#### Exercise goal
Exactly the lines from the one with "Schnelle Lieferung" to the end of the data below should be set down, and no others.
::: Extracted records
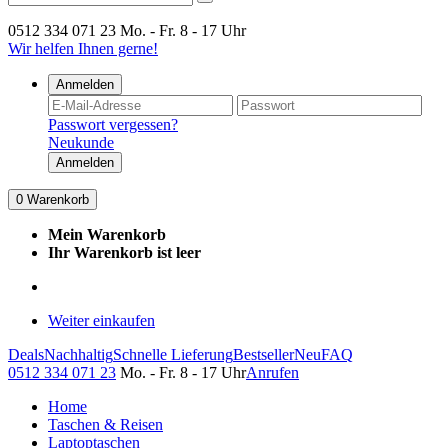
0512 334 071 23
Mo. - Fr. 8 - 17 Uhr
Wir helfen Ihnen gerne!
Anmelden
Passwort vergessen?
Neukunde
Anmelden
0
Warenkorb
Mein Warenkorb
Ihr Warenkorb ist leer
Weiter einkaufen
Deals
Nachhaltig
Schnelle Lieferung
Bestseller
Neu
FAQ
0512 334 071 23
Mo. - Fr. 8 - 17 Uhr
Anrufen
Home
Taschen & Reisen
Laptoptaschen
::::::
#### Written answer
Schnelle Lieferung
Bestseller
Neu
FAQ
0512 334 071 23
Mo. - Fr. 8 - 17 Uhr
Anrufen
Home
Taschen & Reisen
Laptoptaschen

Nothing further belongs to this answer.